La benjamine de la famille ne se sentait jamais à la hauteur. Elle pleurait pour tout, sa vie de prière était aride, elle n’avait pas de grâces mystiques. Pour être une sainte, ne lui fallait-il pas être parfaite, comme les saints héroïques des histoires qu’elle lisait? Pourtant, elle portait un grand désir de sainteté. C’est un paradoxe. Parlant de sa «petite voie», elle confiait à sa sœur:
«Le Bon Dieu ne saurait inspirer des désirs irréalisables, je puis donc malgré ma petitesse aspirer à la sainteté; me grandir, c’est impossible, je dois me supporter telle que je suis avec toutes mes imperfections; mais je veux chercher le moyen d’aller au Ciel par une petite voie bien droite, bien courte, une petite voie toute nouvelle. […] Alors j’ai recherché dans les livres saints l’indication de l’ascenseur, objet de mon désir et j’ai lu ces mots sortis de la bouche de la Sagesse Éternelle: ‘‘Si quelqu’un est TOUT PETIT qu’il vienne à moi’’ […] Pour cela je n’ai pas besoin de grandir, au contraire il faut que je reste petite, que je le devienne de plus en plus» - Sainte Thérèse de Lisieux à sa sœur en lui parlant de sa «petite voie».

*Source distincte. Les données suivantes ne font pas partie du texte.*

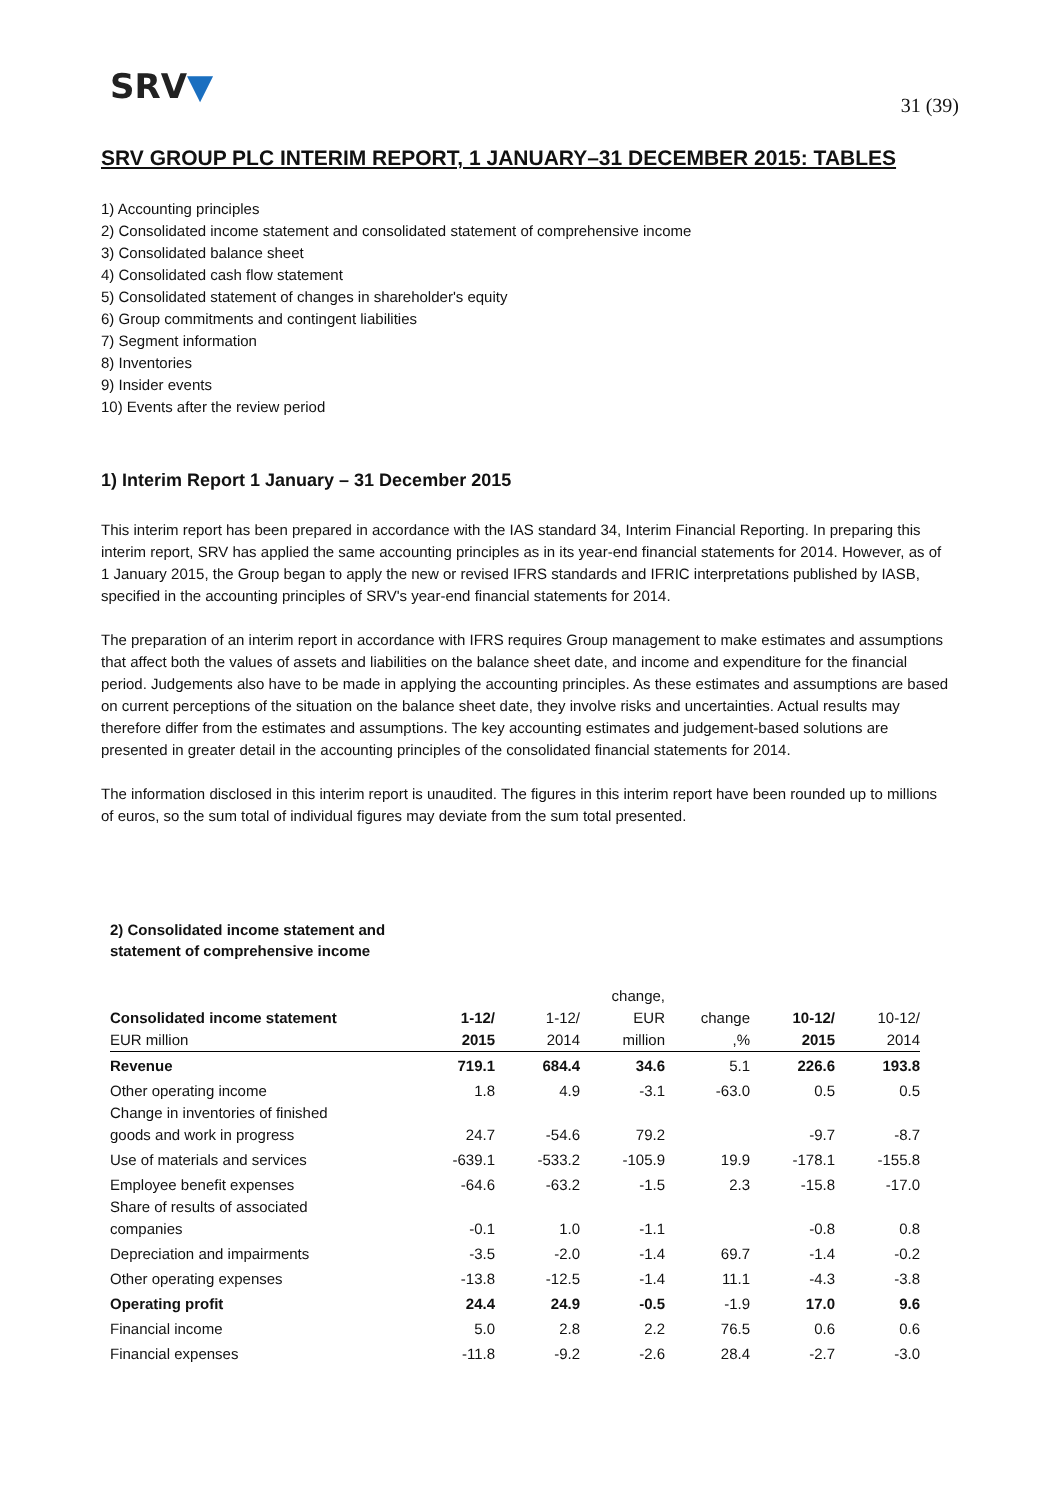SRV▼
31 (39)
SRV GROUP PLC INTERIM REPORT, 1 JANUARY–31 DECEMBER 2015: TABLES
1) Accounting principles
2) Consolidated income statement and consolidated statement of comprehensive income
3) Consolidated balance sheet
4) Consolidated cash flow statement
5) Consolidated statement of changes in shareholder's equity
6) Group commitments and contingent liabilities
7) Segment information
8) Inventories
9) Insider events
10) Events after the review period
1) Interim Report 1 January – 31 December 2015
This interim report has been prepared in accordance with the IAS standard 34, Interim Financial Reporting. In preparing this interim report, SRV has applied the same accounting principles as in its year-end financial statements for 2014. However, as of 1 January 2015, the Group began to apply the new or revised IFRS standards and IFRIC interpretations published by IASB, specified in the accounting principles of SRV's year-end financial statements for 2014.
The preparation of an interim report in accordance with IFRS requires Group management to make estimates and assumptions that affect both the values of assets and liabilities on the balance sheet date, and income and expenditure for the financial period. Judgements also have to be made in applying the accounting principles. As these estimates and assumptions are based on current perceptions of the situation on the balance sheet date, they involve risks and uncertainties. Actual results may therefore differ from the estimates and assumptions. The key accounting estimates and judgement-based solutions are presented in greater detail in the accounting principles of the consolidated financial statements for 2014.
The information disclosed in this interim report is unaudited. The figures in this interim report have been rounded up to millions of euros, so the sum total of individual figures may deviate from the sum total presented.
2) Consolidated income statement and statement of comprehensive income
| | | | change, | | | |
| --- | --- | --- | --- | --- | --- | --- |
| Consolidated income statement | 1-12/ | 1-12/ | EUR | change | 10-12/ | 10-12/ |
| EUR million | 2015 | 2014 | million | ,% | 2015 | 2014 |
| Revenue | 719.1 | 684.4 | 34.6 | 5.1 | 226.6 | 193.8 |
| Other operating income | 1.8 | 4.9 | -3.1 | -63.0 | 0.5 | 0.5 |
| Change in inventories of finished | | | | | | |
| goods and work in progress | 24.7 | -54.6 | 79.2 | | -9.7 | -8.7 |
| Use of materials and services | -639.1 | -533.2 | -105.9 | 19.9 | -178.1 | -155.8 |
| Employee benefit expenses | -64.6 | -63.2 | -1.5 | 2.3 | -15.8 | -17.0 |
| Share of results of associated | | | | | | |
| companies | -0.1 | 1.0 | -1.1 | | -0.8 | 0.8 |
| Depreciation and impairments | -3.5 | -2.0 | -1.4 | 69.7 | -1.4 | -0.2 |
| Other operating expenses | -13.8 | -12.5 | -1.4 | 11.1 | -4.3 | -3.8 |
| Operating profit | 24.4 | 24.9 | -0.5 | -1.9 | 17.0 | 9.6 |
| Financial income | 5.0 | 2.8 | 2.2 | 76.5 | 0.6 | 0.6 |
| Financial expenses | -11.8 | -9.2 | -2.6 | 28.4 | -2.7 | -3.0 |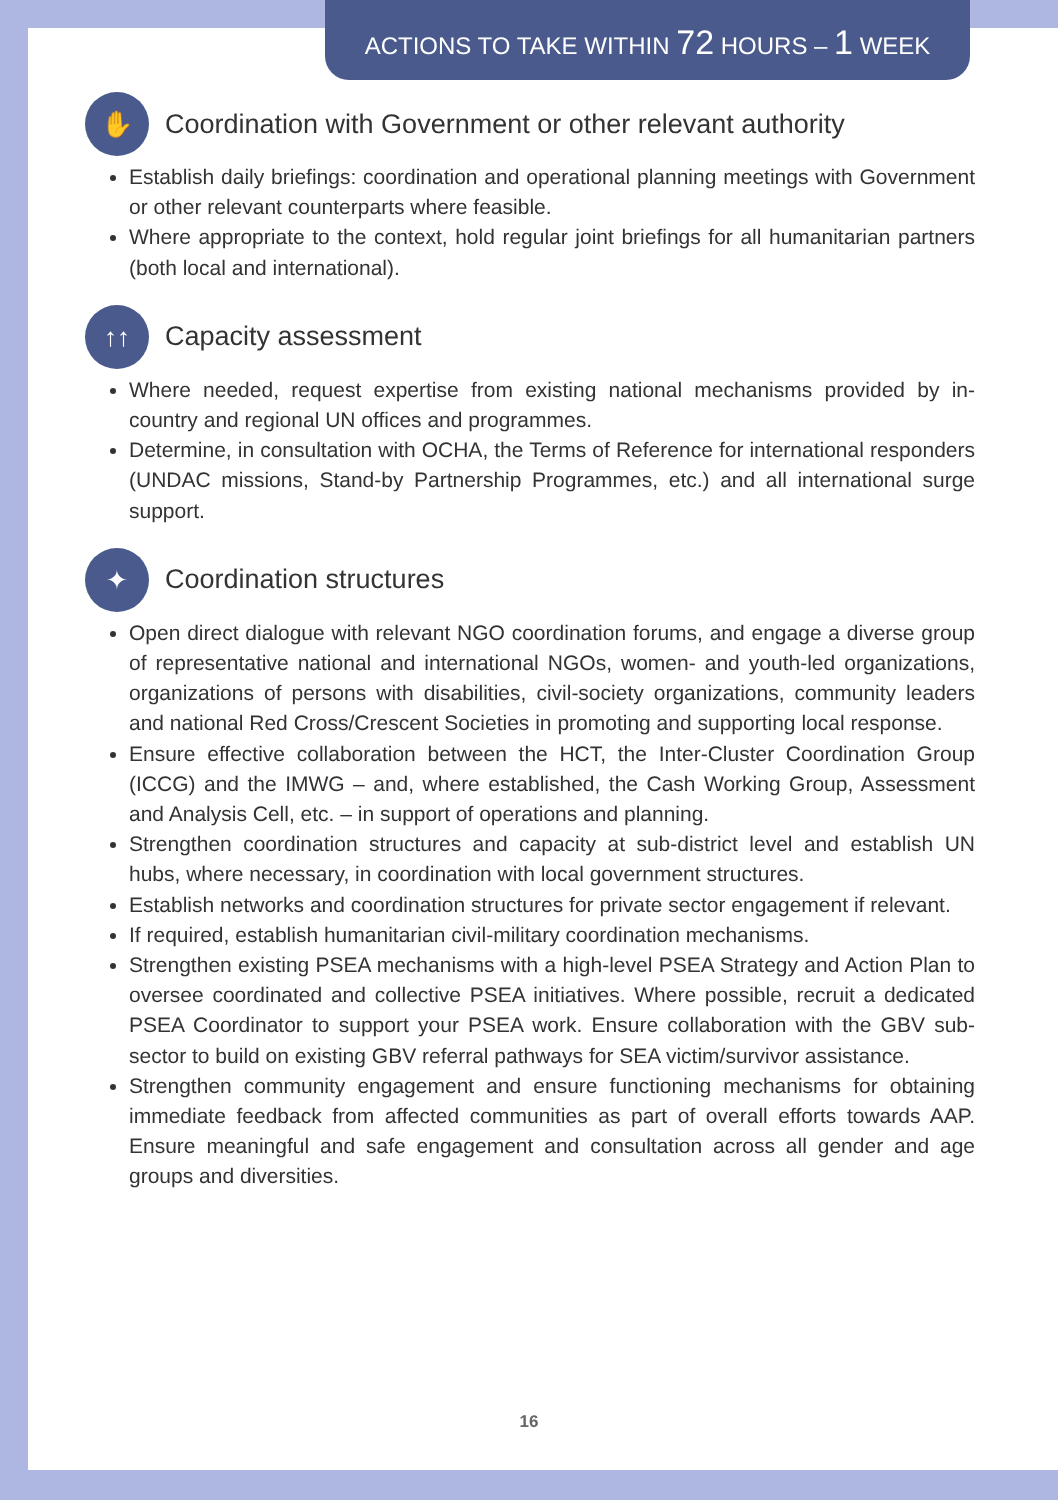ACTIONS TO TAKE WITHIN 72 HOURS – 1 WEEK
✋ Coordination with Government or other relevant authority
Establish daily briefings: coordination and operational planning meetings with Government or other relevant counterparts where feasible.
Where appropriate to the context, hold regular joint briefings for all humanitarian partners (both local and international).
↑↑ Capacity assessment
Where needed, request expertise from existing national mechanisms provided by in-country and regional UN offices and programmes.
Determine, in consultation with OCHA, the Terms of Reference for international responders (UNDAC missions, Stand-by Partnership Programmes, etc.) and all international surge support.
✦ Coordination structures
Open direct dialogue with relevant NGO coordination forums, and engage a diverse group of representative national and international NGOs, women- and youth-led organizations, organizations of persons with disabilities, civil-society organizations, community leaders and national Red Cross/Crescent Societies in promoting and supporting local response.
Ensure effective collaboration between the HCT, the Inter-Cluster Coordination Group (ICCG) and the IMWG – and, where established, the Cash Working Group, Assessment and Analysis Cell, etc. – in support of operations and planning.
Strengthen coordination structures and capacity at sub-district level and establish UN hubs, where necessary, in coordination with local government structures.
Establish networks and coordination structures for private sector engagement if relevant.
If required, establish humanitarian civil-military coordination mechanisms.
Strengthen existing PSEA mechanisms with a high-level PSEA Strategy and Action Plan to oversee coordinated and collective PSEA initiatives. Where possible, recruit a dedicated PSEA Coordinator to support your PSEA work. Ensure collaboration with the GBV sub-sector to build on existing GBV referral pathways for SEA victim/survivor assistance.
Strengthen community engagement and ensure functioning mechanisms for obtaining immediate feedback from affected communities as part of overall efforts towards AAP. Ensure meaningful and safe engagement and consultation across all gender and age groups and diversities.
16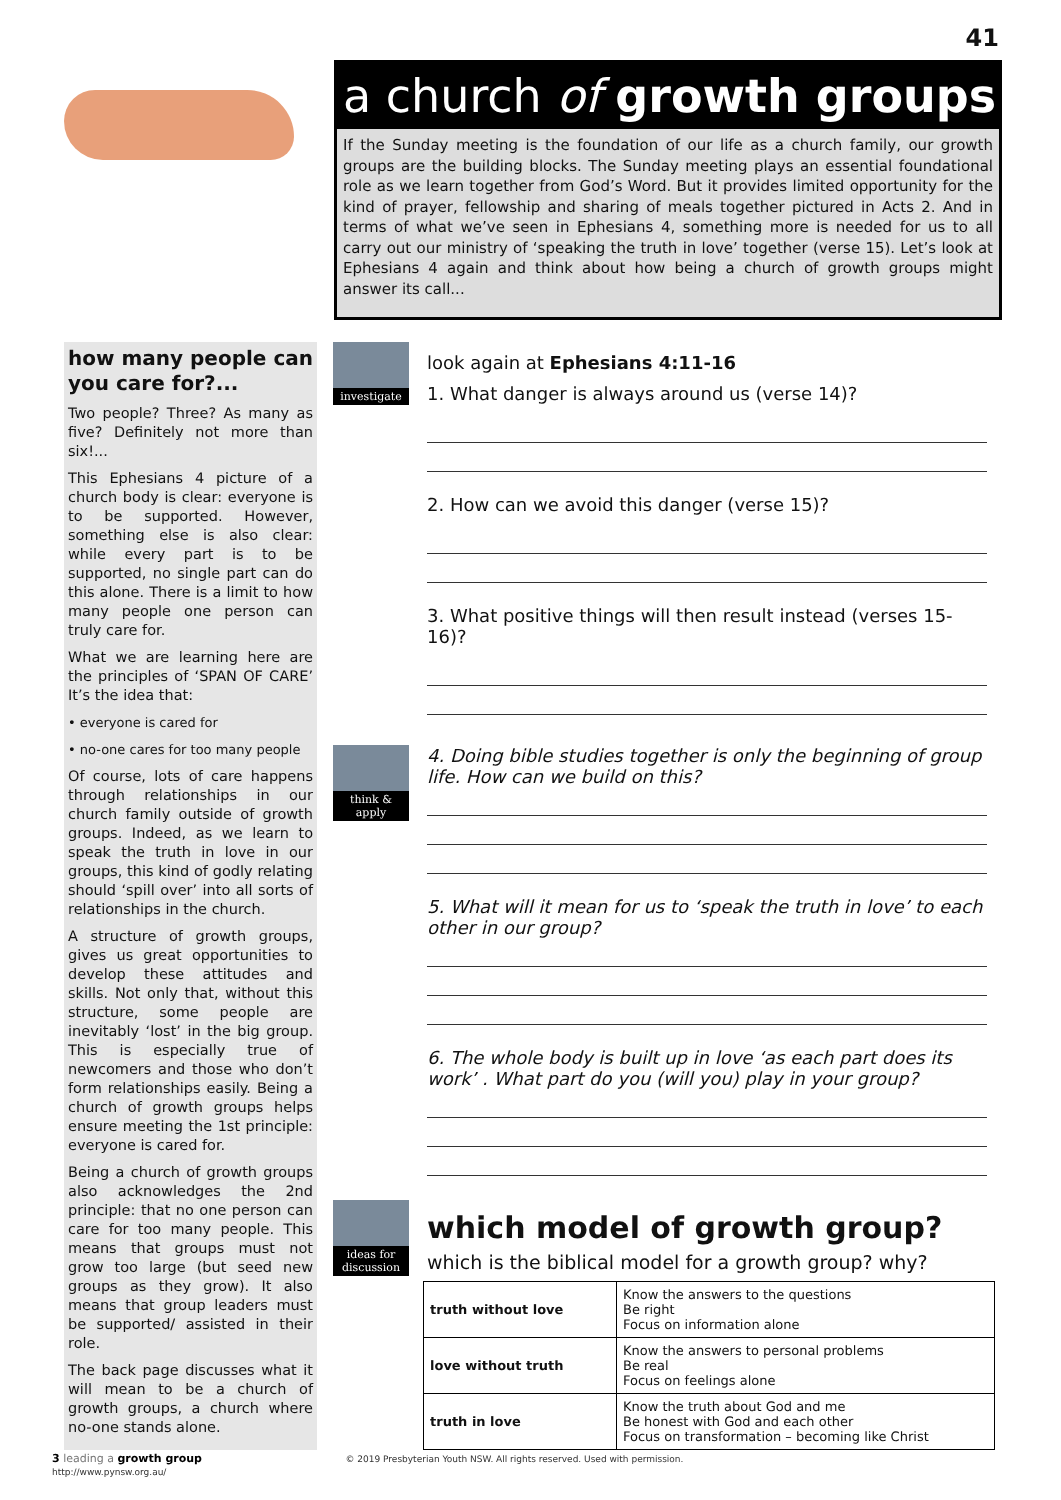41
a church of growth groups
If the Sunday meeting is the foundation of our life as a church family, our growth groups are the building blocks. The Sunday meeting plays an essential foundational role as we learn together from God’s Word. But it provides limited opportunity for the kind of prayer, fellowship and sharing of meals together pictured in Acts 2. And in terms of what we’ve seen in Ephesians 4, something more is needed for us to all carry out our ministry of ‘speaking the truth in love’ together (verse 15). Let’s look at Ephesians 4 again and think about how being a church of growth groups might answer its call...
how many people can you care for?...
Two people? Three? As many as five? Definitely not more than six!...
This Ephesians 4 picture of a church body is clear: everyone is to be supported. However, something else is also clear: while every part is to be supported, no single part can do this alone. There is a limit to how many people one person can truly care for.
What we are learning here are the principles of ‘SPAN OF CARE’ It’s the idea that:
• everyone is cared for
• no-one cares for too many people
Of course, lots of care happens through relationships in our church family outside of growth groups. Indeed, as we learn to speak the truth in love in our groups, this kind of godly relating should ‘spill over’ into all sorts of relationships in the church.
A structure of growth groups, gives us great opportunities to develop these attitudes and skills. Not only that, without this structure, some people are inevitably ‘lost’ in the big group. This is especially true of newcomers and those who don’t form relationships easily. Being a church of growth groups helps ensure meeting the 1st principle: everyone is cared for.
Being a church of growth groups also acknowledges the 2nd principle: that no one person can care for too many people. This means that groups must not grow too large (but seed new groups as they grow). It also means that group leaders must be supported/ assisted in their role.
The back page discusses what it will mean to be a church of growth groups, a church where no-one stands alone.
investigate
look again at Ephesians 4:11-16
1. What danger is always around us (verse 14)?
2. How can we avoid this danger (verse 15)?
3. What positive things will then result instead (verses 15-16)?
think & apply
4. Doing bible studies together is only the beginning of group life. How can we build on this?
5. What will it mean for us to ‘speak the truth in love’ to each other in our group?
6. The whole body is built up in love ‘as each part does its work’ . What part do you (will you) play in your group?
ideas for discussion
which model of growth group?
which is the biblical model for a growth group? why?
| truth without love | Know the answers to the questions Be right Focus on information alone |
| love without truth | Know the answers to personal problems Be real Focus on feelings alone |
| truth in love | Know the truth about God and me Be honest with God and each other Focus on transformation – becoming like Christ |
3 leading a growth group © 2019 Presbyterian Youth NSW. All rights reserved. Used with permission. http://www.pynsw.org.au/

Quand les scrupules viennent troubler l’âme, la petite voie de Thérèse semble toute pavée pour résoudre le problème. Au lieu de nous lamenter sur l’échec de notre vie spirituelle, il faudrait y voir une occasion en or pour accueillir la miséricorde de Dieu. Ce qui, tout compte fait, en garantira paradoxalement le succès.
N’est-ce pas la résolution à prendre avant toutes les autres?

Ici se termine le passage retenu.